- Cole in 1953
- Born: 1931 or 1932
- Died: November 17, 2022 (aged 90)
- Education: University of Memphis
- Occupations: Football player and official
- Years active: 1950–1954 (player); 1955–1976 (official);
- Awards: Memphis State Tigers All-Time Team (1958); University of Memphis "M" Club Hall of Fame (1977); Tennessee Sports Hall of Fame (2002);

= Jimmy Cole (American football) =

American football player and official (died 2022)

James Cole ( – November 17, 2022) was an American football player and official. He played college football as a running back, defensive back, punter, and kick returner at Memphis State College (now known as the University of Memphis) for four seasons and later served as an official in the Southeastern Conference (SEC) and the National Football League (NFL).

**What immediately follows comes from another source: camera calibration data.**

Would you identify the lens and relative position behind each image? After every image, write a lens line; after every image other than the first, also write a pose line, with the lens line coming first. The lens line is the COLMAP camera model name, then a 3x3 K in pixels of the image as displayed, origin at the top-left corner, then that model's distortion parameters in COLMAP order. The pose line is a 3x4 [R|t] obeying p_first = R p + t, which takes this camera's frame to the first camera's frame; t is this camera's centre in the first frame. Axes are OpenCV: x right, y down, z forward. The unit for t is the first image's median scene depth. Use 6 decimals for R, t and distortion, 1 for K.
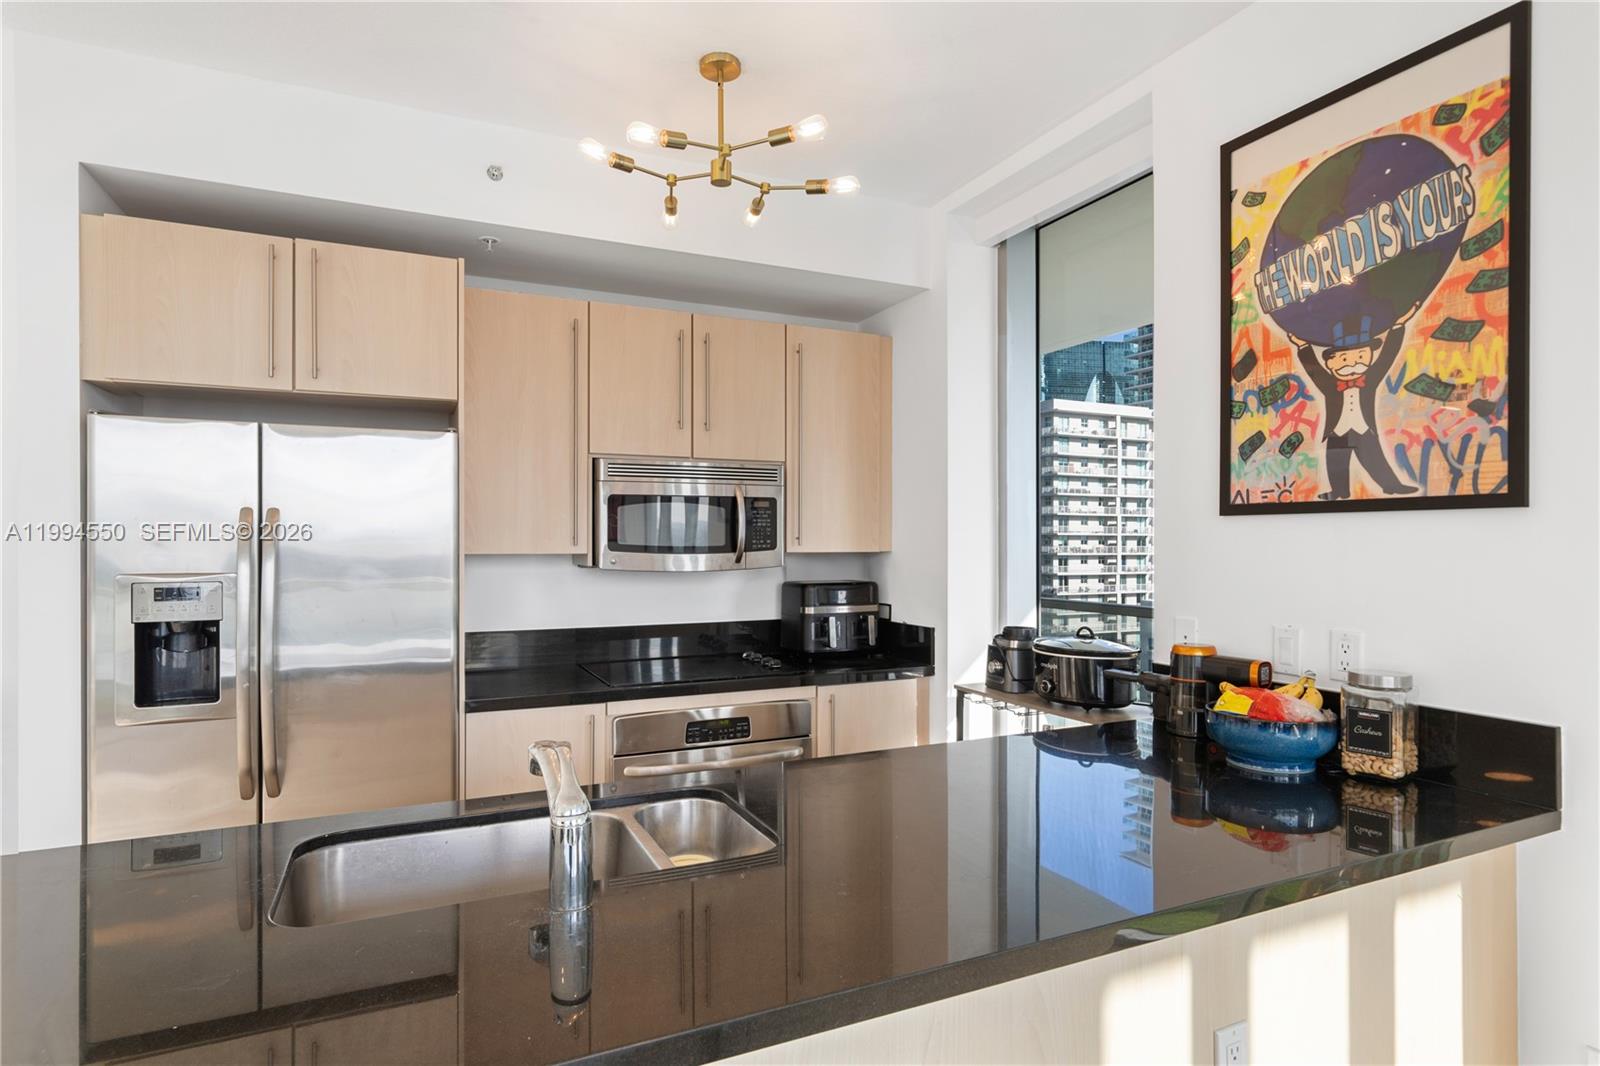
lens RADIAL K [[845.1, 0, 786.9], [0, 845.1, 542.2], [0, 0, 1]] dist [0.000877, 0.000333]
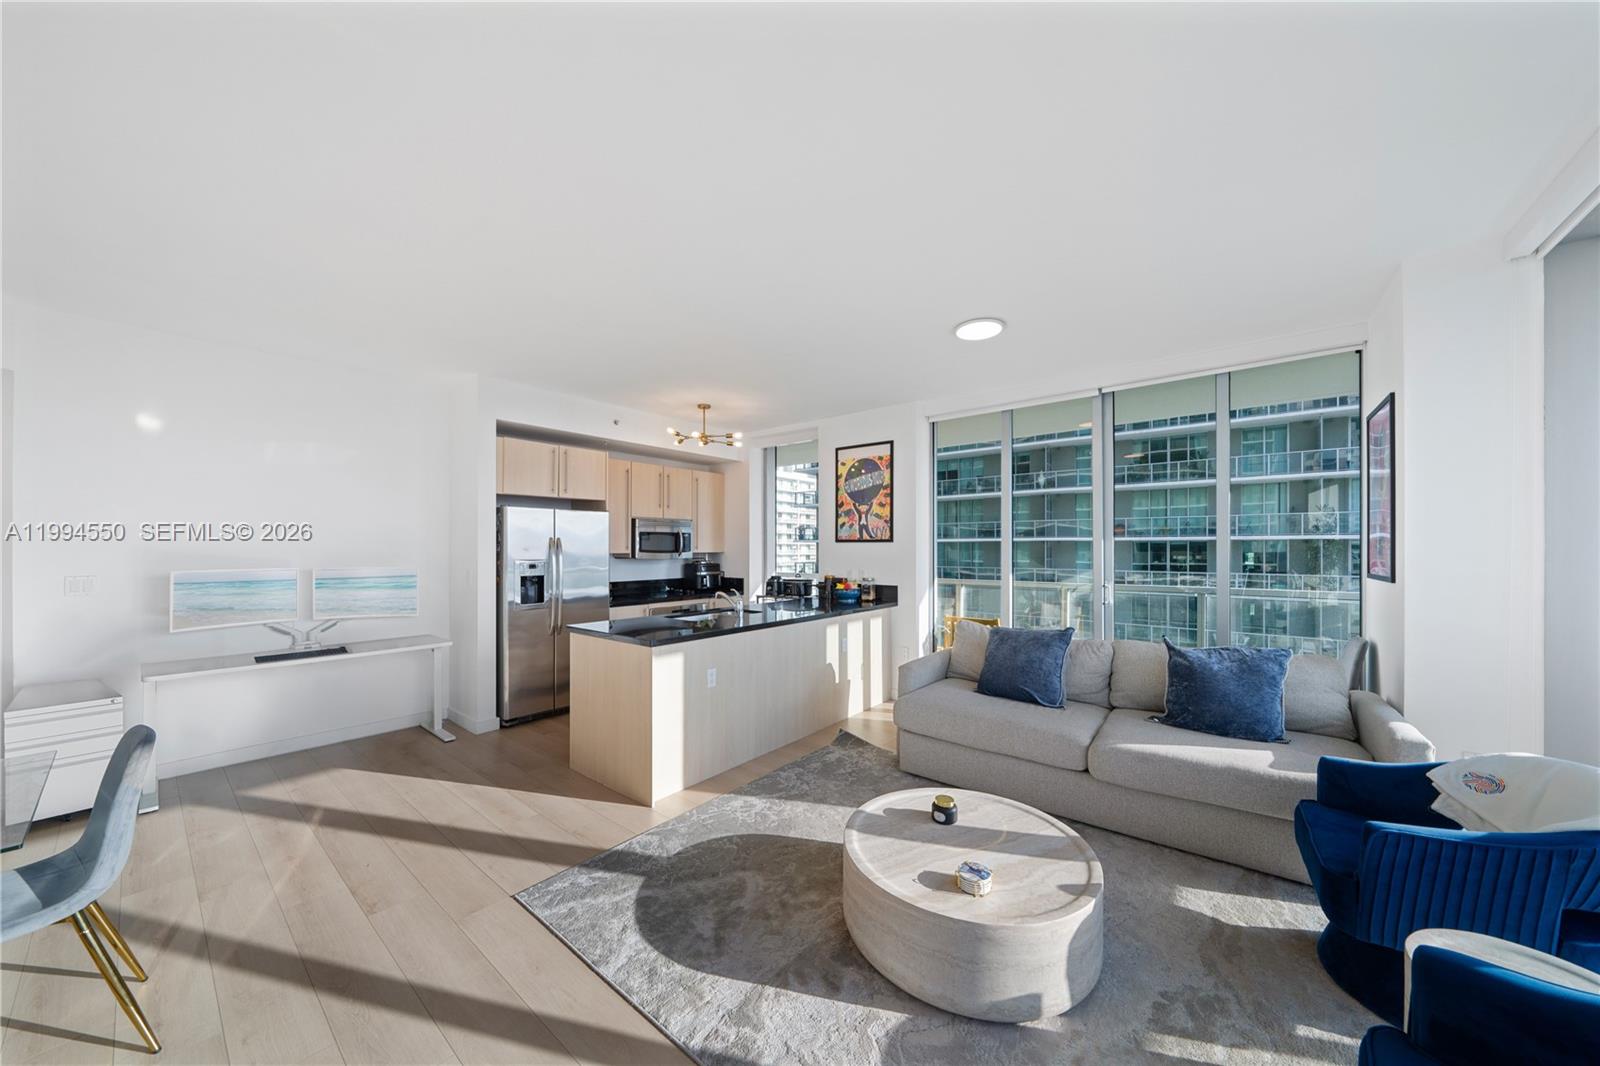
lens RADIAL K [[550.1, 0, 794.2], [0, 550.1, 550.3], [0, 0, 1]] dist [-0.001238, -0.000093]
pose [[0.896359, -0.001958, 0.443326, -0.834323], [-0.000012, 0.999990, 0.004441, -0.006479], [-0.443330, -0.003986, 0.896350, -1.270421]]
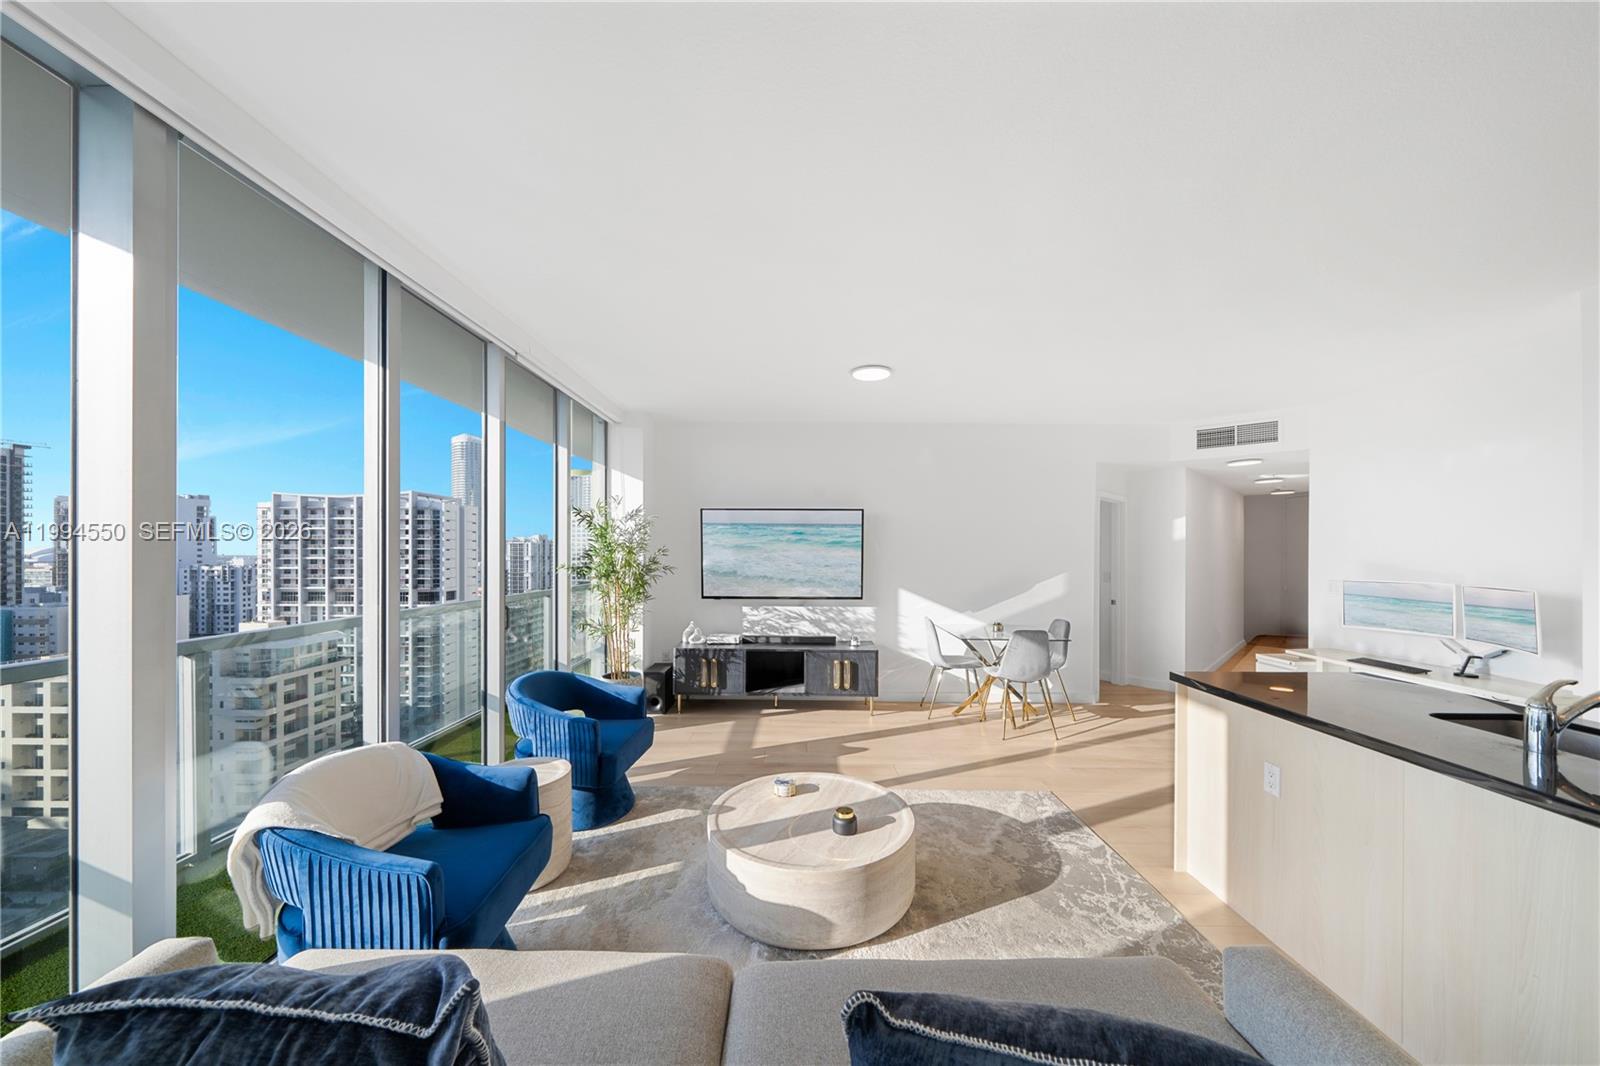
lens RADIAL K [[550.1, 0, 794.2], [0, 550.1, 550.3], [0, 0, 1]] dist [-0.001238, -0.000093]
pose [[-0.430671, -0.004600, -0.902497, 0.973930], [-0.002589, 0.999989, -0.003861, -0.034028], [0.902505, 0.000673, -0.430679, -0.039958]]
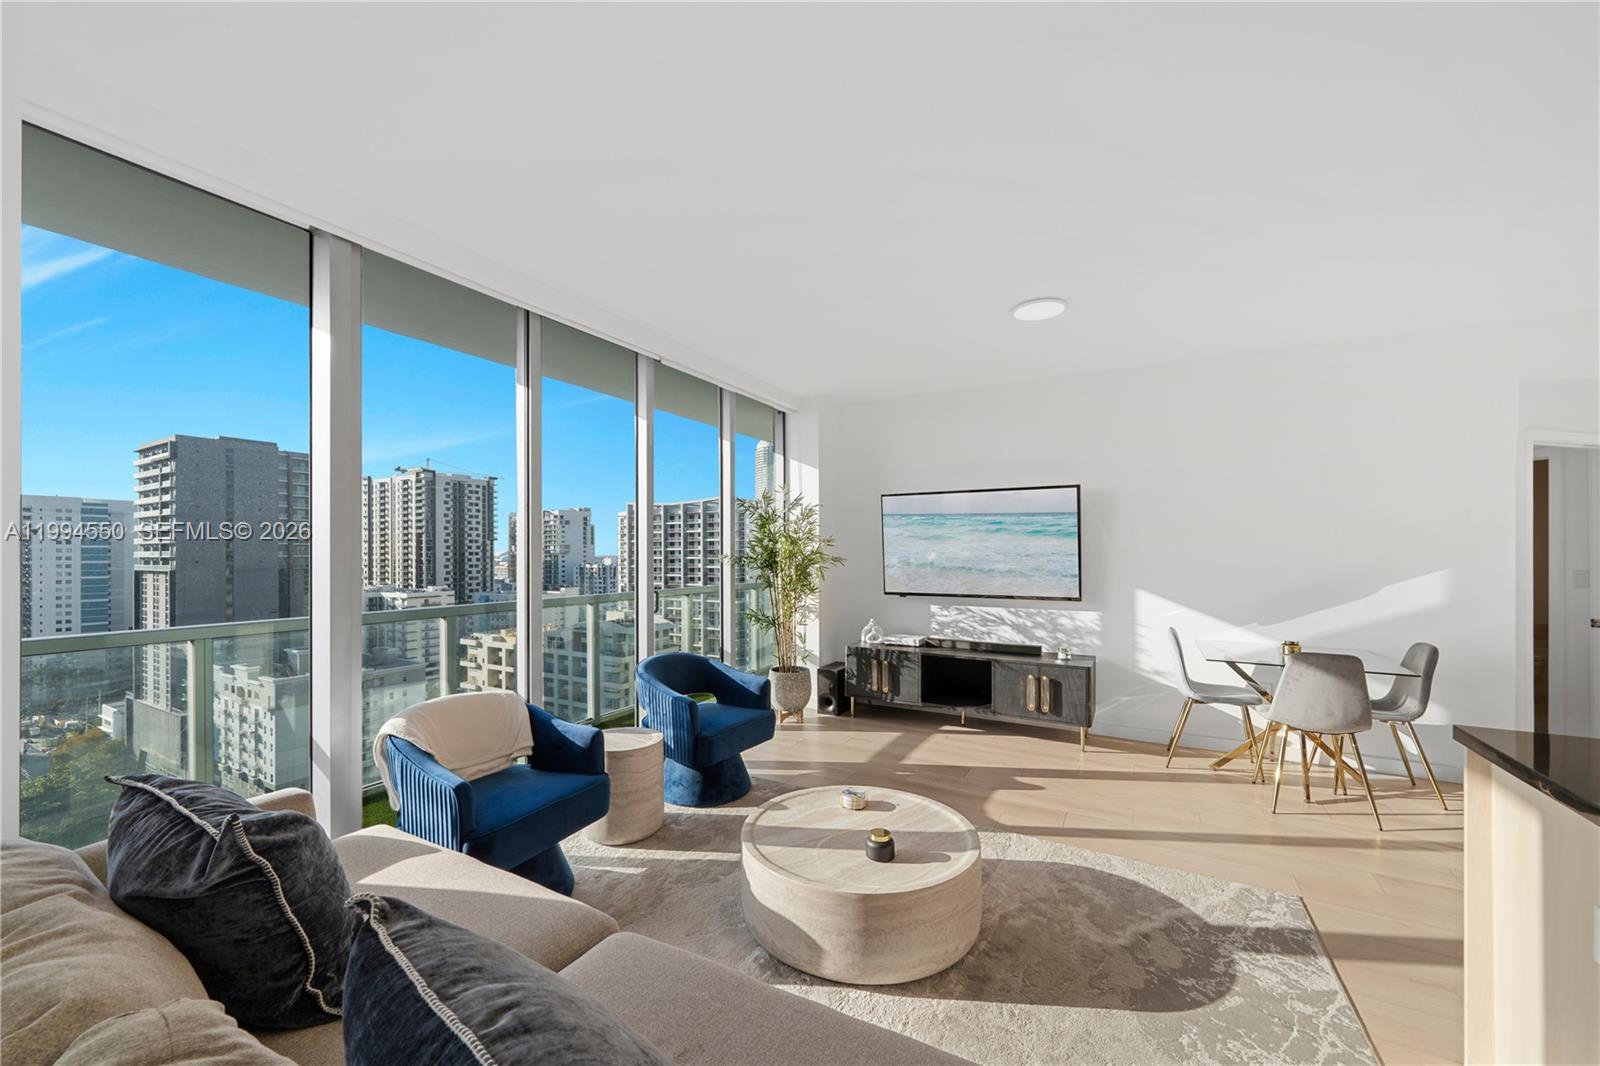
lens RADIAL K [[614.1, 0, 787.0], [0, 614.1, 547.9], [0, 0, 1]] dist [-0.000070, -0.000102]
pose [[-0.816539, -0.001250, -0.577289, 0.665011], [0.003059, 0.999974, -0.006492, 0.002783], [0.577282, -0.007067, -0.816514, 0.354841]]
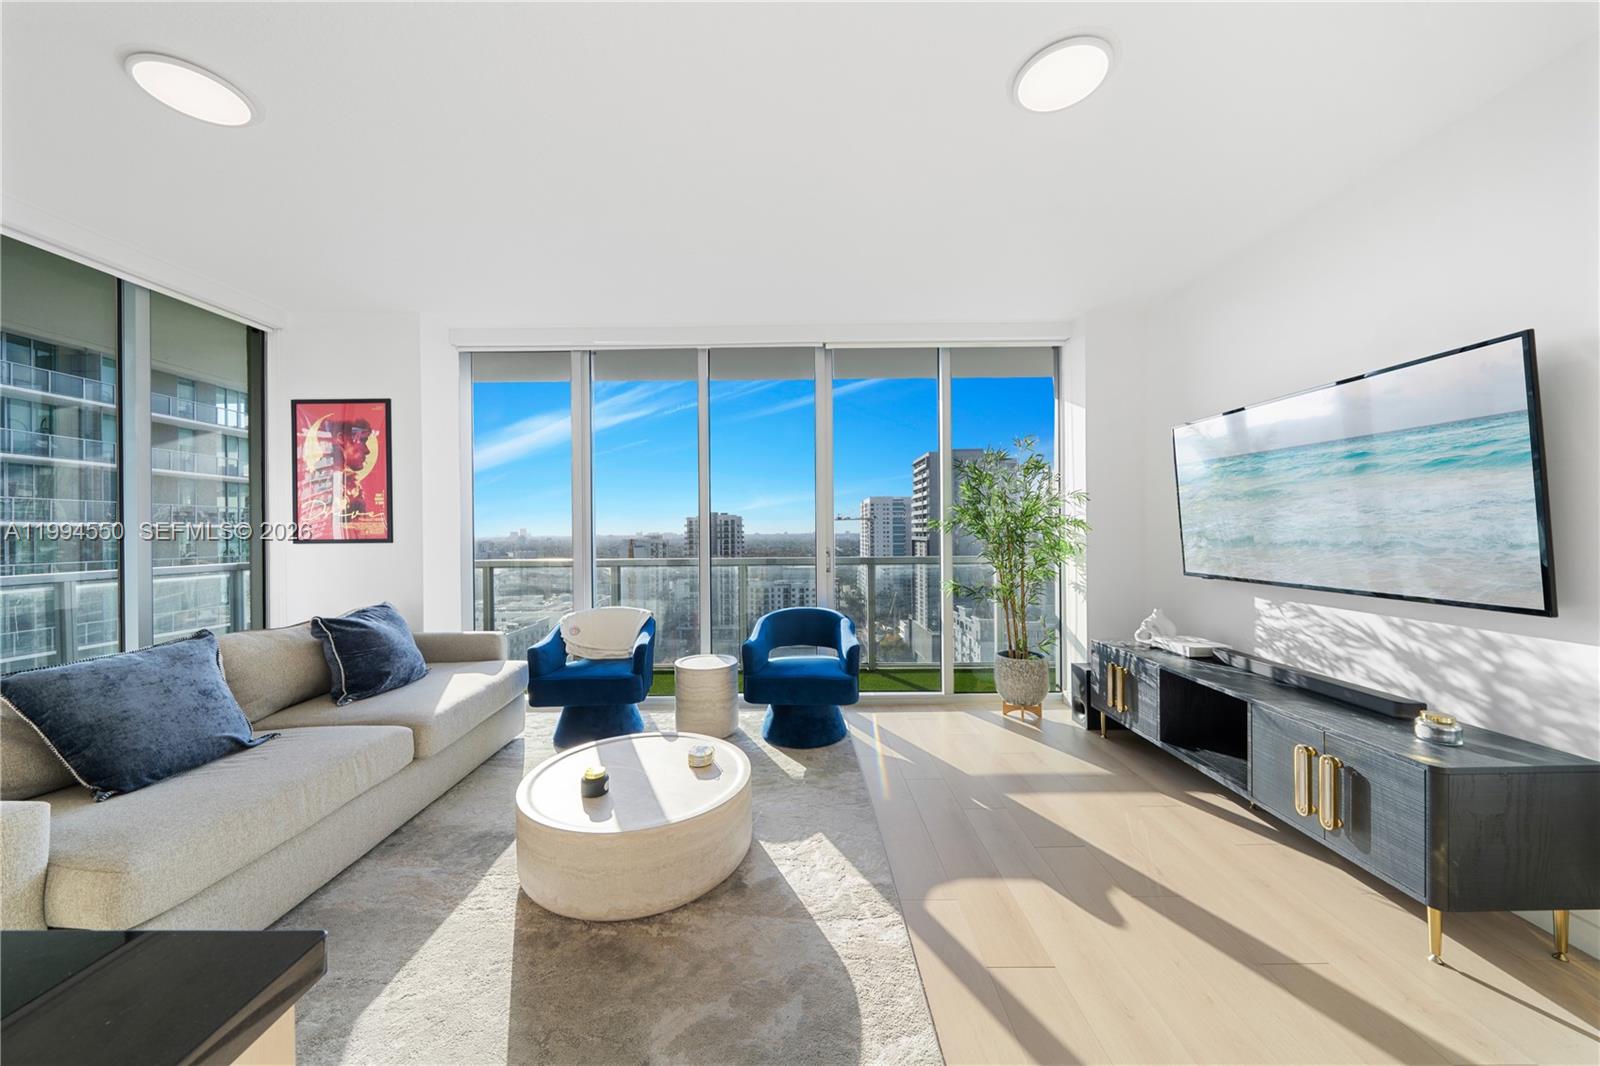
lens RADIAL K [[546.7, 0, 793.6], [0, 546.7, 532.6], [0, 0, 1]] dist [-0.004142, 0.000089]
pose [[-0.907476, 0.006133, 0.420059, -0.848703], [0.008274, 0.999960, 0.003276, 0.049668], [-0.420022, 0.006449, -0.907491, 0.337118]]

==Early life and education==
A native of Memphis, Tennessee, Cole attended Messick High School and was a multi-sport star. He earned a total of 14 varsity letters while playing football, baseball, track and basketball. He was an All-Memphis selection in all but track. Although originally slated to attend the University of Mississippi (Ole Miss), Cole was ruled ineligible to play in the Southeastern Conference (SEC) after the school offered him "excessive offers of financial aid."

After being ruled ineligible to play in the SEC, Cole decided to sign with Memphis State College (now known as the University of Memphis). He saw immediate playing time in football as a true freshman in 1950 and helped the team compile a 9–2 record, playing running back, defensive back, punter and kick returner. In their 1951 game against the Mississippi State Maroons, Cole played a major role, scoring a 65-yard interception return touchdown and what should have been the game-winning reception to win 27–21. However, the referees made a mistake, ruling that Cole had been out of bounds, and Mississippi State eventually won; a photo published the next day in The Commercial Appeal showed he was clearly in bounds on the catch.

At the end of the 1951 season, Cole received an honorable mention on the 1951 Little All-America college football team. He missed the 1952 season due to a leg injury, and while injured, Memphis State won only two games while losing seven. Cole attempted to return to the team in 1953, saying that "if [his legs] stood up under the strain, all right. If they didn't he'd have to call it quits." He made the team and became one of their top players, being one of their "big threats." His best career game came against Mississippi Southern on October 31 that season, when he played a key role in helping Memphis State pull off the 27–13 upset. In each of three successive plays in the match, Cole blocked a field goal to keep the score a 13–13 tie, returned a kickoff 77-yards for a touchdown, and kicked the extra point to put the team up 20–13. He was carried off the field by his teammates after the game ended. Following the 1953 season, where he helped Memphis State compile a 6–4 record, Cole received honorable mention on the 1953 Little All-America college football team. He played one more season at Memphis State in 1954, and helped them go 3–4–3, being named their "best tackler" at the end of the year.

==Later life and death==
After graduating from Memphis State in 1955, Cole began an officiating career, starting at the school's prep games. By 1958, he had become a back judge in the Southeastern Conference, where he served through 1970 and officiated several bowl games, including two Sugar Bowls, one Cotton Bowl, two Orange Bowls, two Liberty Bowls, and two Gator Bowls. Widely regarded as one of their "elite" officials, Cole was brought into the National Football League (NFL) as a field judge in 1970. He was 37 at the time, being younger than most other officials hired by the NFL. He worked with the NFL through 1976, and served in two Pro Bowls, two conference championships, and numerous playoff games.

Cole also worked at Coca-Cola, for the city of Memphis as Solid Waste Director, and on the city's Planning Commission in the 1970s. After leaving Memphis in 1982, he remained in the solid waste industry, later working for Browning-Ferris Industries (BFI) and Waste Management until retiring in 2008.

Cole was inducted into the University of Memphis "M" Club Hall of Fame in 1977, the American Football Foundation Hall of Fame as both an official and a player, and the Tennessee Sports Hall of Fame in 2002. Additionally, he was named to the Memphis State Tigers All-Time Football Team in 1958.

Cole died on November 17, 2022, at age 90.